`C : x^(2) + y^(2) - 2x -2ay - 8 = 0`, a is a variable
Equation of circle of this family intersects on the line x + 2y + 5 = 0 If the chord joining the fixed points substends an angle `theta` at the centre of the circle `C_(1)`. Then `theta` equals

To solve the problem step by step, we will analyze the given equation of the circle and the line, find the points of intersection, and then determine the angle subtended at the center of the circle by the chord joining these points. ### Step 1: Write the equation of the circle in standard form The given equation of the circle is: \[ x^2 + y^2 - 2x - 2ay - 8 = 0 \] We can rearrange it to match the standard form of a circle: \[ x^2 + y^2 + 2gx + 2fy + c = 0 \] where \( g = -1 \), \( f = -a \), and \( c = -8 \). ### Step 2: Identify the line equation The line equation is given as: \[ x + 2y + 5 = 0 \] We can express \( y \) in terms of \( x \): \[ 2y = -x - 5 \] \[ y = -\frac{1}{2}x - \frac{5}{2} \] ### Step 3: Find points of intersection To find the points where the circle intersects the line, we substitute \( y \) from the line equation into the circle equation.
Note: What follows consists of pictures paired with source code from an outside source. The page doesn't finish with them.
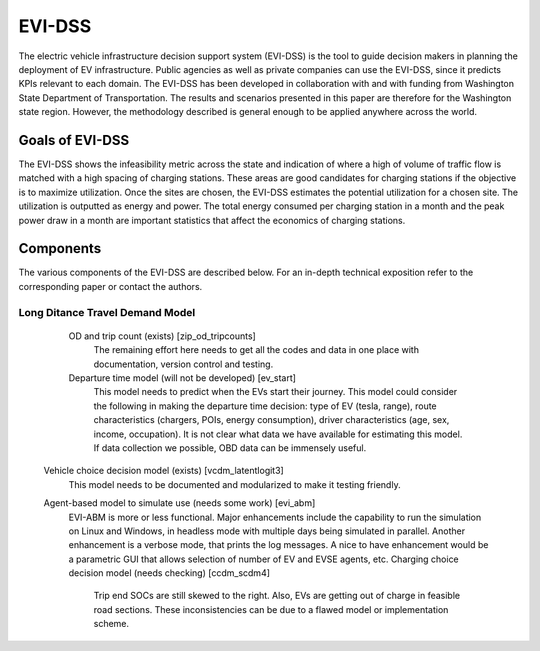 =======
EVI-DSS
=======

The electric vehicle infrastructure decision support system (EVI-DSS) is the tool to guide decision makers in planning the deployment of EV infrastructure. Public agencies as well as private companies can use the EVI-DSS, since it predicts KPIs relevant to each domain. The EVI-DSS has been developed in collaboration with and with funding from Washington State Department of Transportation. The results and scenarios presented in this paper are therefore for the Washington state region. However, the methodology described is general enough to be applied anywhere across the world. 

Goals of EVI-DSS 
================
The EVI-DSS shows the infeasibility metric across the state and indication of where a high of volume of traffic flow is matched with a high spacing of charging stations. These areas are good candidates for charging stations if the objective is to maximize utilization. Once the sites are chosen, the EVI-DSS estimates the potential utilization for a chosen site. The utilization is outputted as energy and power. The total energy consumed per charging station in a month and the peak power draw in a month are important statistics that affect the economics of charging stations. 

Components
==========
The various components of the EVI-DSS are described below. For an in-depth technical exposition refer to the corresponding paper or contact the authors. 

Long Ditance Travel Demand Model 
--------------------------------

			OD and trip count (exists)  [zip_od_tripcounts] 
				The remaining effort here needs to get all the codes and data in one place with documentation, version control and testing. 
			Departure time model (will not be developed) [ev_start] 
				This model needs to predict when the EVs start their journey. This model could consider the following in making the departure time decision: type of EV (tesla, range), route characteristics (chargers, POIs, energy consumption), driver characteristics (age, sex, income, occupation). It is not clear what data we have available for estimating this model. If data collection we possible, OBD data can be immensely useful. 
		Vehicle choice decision model (exists) [vcdm_latentlogit3] 
			This model needs to be documented and modularized to make it testing friendly. 
		Agent-based model to simulate use (needs some work) [evi_abm]
			EVI-ABM is more or less functional. Major enhancements include the capability to run the simulation on Linux and Windows, in headless mode with multiple days being simulated in parallel. Another enhancement is a verbose mode, that prints the log messages. A nice to have enhancement would be a parametric GUI that allows selection of number of EV and EVSE agents, etc.
			Charging choice decision model (needs checking) [ccdm_scdm4]
				Trip end SOCs are still skewed to the right. Also, EVs are getting out of charge in feasible road sections. These inconsistencies can be due to a flawed model or implementation scheme. 
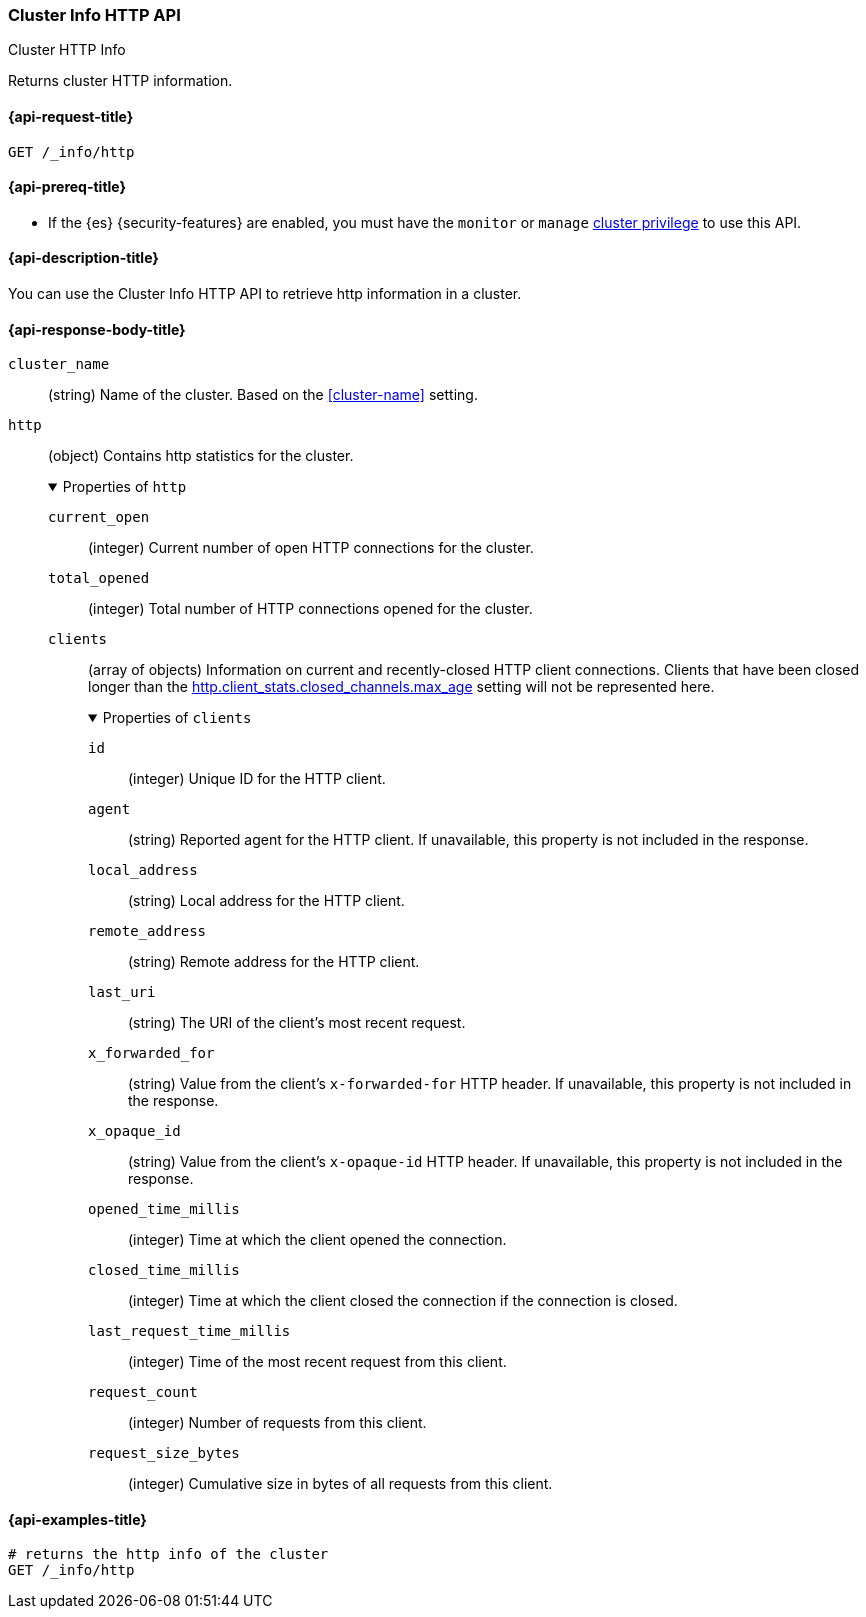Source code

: [[cluster-info-http]]
=== Cluster Info HTTP API
++++
<titleabbrev>Cluster HTTP Info</titleabbrev>
++++

Returns cluster HTTP information.

[[cluster-info-http-api-request]]
==== {api-request-title}

`GET /_info/http` +

[[cluster-info-http-api-prereqs]]
==== {api-prereq-title}

* If the {es} {security-features} are enabled, you must have the `monitor` or
`manage` <<privileges-list-cluster,cluster privilege>> to use this API.


[[cluster-info-http-api-desc]]
==== {api-description-title}

You can use the Cluster Info HTTP API to retrieve http information in a cluster.

[role="child_attributes"]
[[cluster-info-http-api-response-body]]
==== {api-response-body-title}

`cluster_name`::
(string)
Name of the cluster. Based on the <<cluster-name>> setting.


[[cluster-info-http-api-response-body-http]]
`http`::
(object)
Contains http statistics for the cluster.
+
.Properties of `http`
[%collapsible%open]
======
`current_open`::
(integer)
Current number of open HTTP connections for the cluster.

`total_opened`::
(integer)
Total number of HTTP connections opened for the cluster.

`clients`::
(array of objects)
Information on current and recently-closed HTTP client connections.
Clients that have been closed longer than the <<http-settings,http.client_stats.closed_channels.max_age>>
setting will not be represented here.
+
.Properties of `clients`
[%collapsible%open]
=======
`id`::
(integer)
Unique ID for the HTTP client.

`agent`::
(string)
Reported agent for the HTTP client. If unavailable, this property is not
included in the response.

`local_address`::
(string)
Local address for the HTTP client.

`remote_address`::
(string)
Remote address for the HTTP client.

`last_uri`::
(string)
The URI of the client's most recent request.

`x_forwarded_for`::
(string)
Value from the client's `x-forwarded-for` HTTP header. If unavailable, this
property is not included in the response.

`x_opaque_id`::
(string)
Value from the client's `x-opaque-id` HTTP header. If unavailable, this property
is not included in the response.

`opened_time_millis`::
(integer)
Time at which the client opened the connection.

`closed_time_millis`::
(integer)
Time at which the client closed the connection if the connection is closed.

`last_request_time_millis`::
(integer)
Time of the most recent request from this client.

`request_count`::
(integer)
Number of requests from this client.

`request_size_bytes`::
(integer)
Cumulative size in bytes of all requests from this client.
=======
======


[[cluster-info-http-api-example]]
==== {api-examples-title}

[source,console]
----
# returns the http info of the cluster
GET /_info/http
----

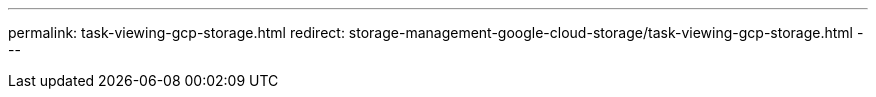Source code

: ---
permalink: task-viewing-gcp-storage.html
redirect: storage-management-google-cloud-storage/task-viewing-gcp-storage.html
---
Substituting \( y = -\frac{1}{2}x - \frac{5}{2} \) into the circle equation: \[ x^2 + \left(-\frac{1}{2}x - \frac{5}{2}\right)^2 - 2x - 2a\left(-\frac{1}{2}x - \frac{5}{2}\right) - 8 = 0 \] Expanding the equation: \[ x^2 + \left(\frac{1}{4}x^2 + \frac{5}{2}x + \frac{25}{4}\right) - 2x + ax + 5a - 8 = 0 \] Combining like terms: \[ \left(1 + \frac{1}{4}\right)x^2 + \left(-2 + a + \frac{5}{2}\right)x + \left(\frac{25}{4} + 5a - 8\right) = 0 \] This simplifies to: \[ \frac{5}{4}x^2 + \left(a + \frac{1}{2}\right)x + \left(\frac{25}{4} + 5a - 8\right) = 0 \] ### Step 4: Find the roots of the quadratic The roots of the quadratic equation represent the x-coordinates of the points of intersection. We can use the quadratic formula: \[ x = \frac{-b \pm \sqrt{b^2 - 4ac}}{2a} \] where \( a = \frac{5}{4} \), \( b = a + \frac{1}{2} \), and \( c = \frac{25}{4} + 5a - 8 \). ### Step 5: Calculate the angle subtended at the center Let \( P \) and \( Q \) be the points of intersection. The center of the circle \( C \) can be found from the coefficients of the circle equation: - Center \( C \) is at \( (1, a) \). The angle \( \theta \) subtended at the center by the chord \( PQ \) can be calculated using the slopes of the lines \( CP \) and \( CQ \): 1. Find the slopes of \( CP \) and \( CQ \). 2. Use the formula for the angle between two lines given their slopes \( m_1 \) and \( m_2 \): \[ \tan(\theta) = \left|\frac{m_1 - m_2}{1 + m_1 m_2}\right| \] ### Final Step: Conclusion After calculating the slopes and substituting them into the angle formula, we find that \( \theta = 90^\circ \) or \( \frac{\pi}{2} \).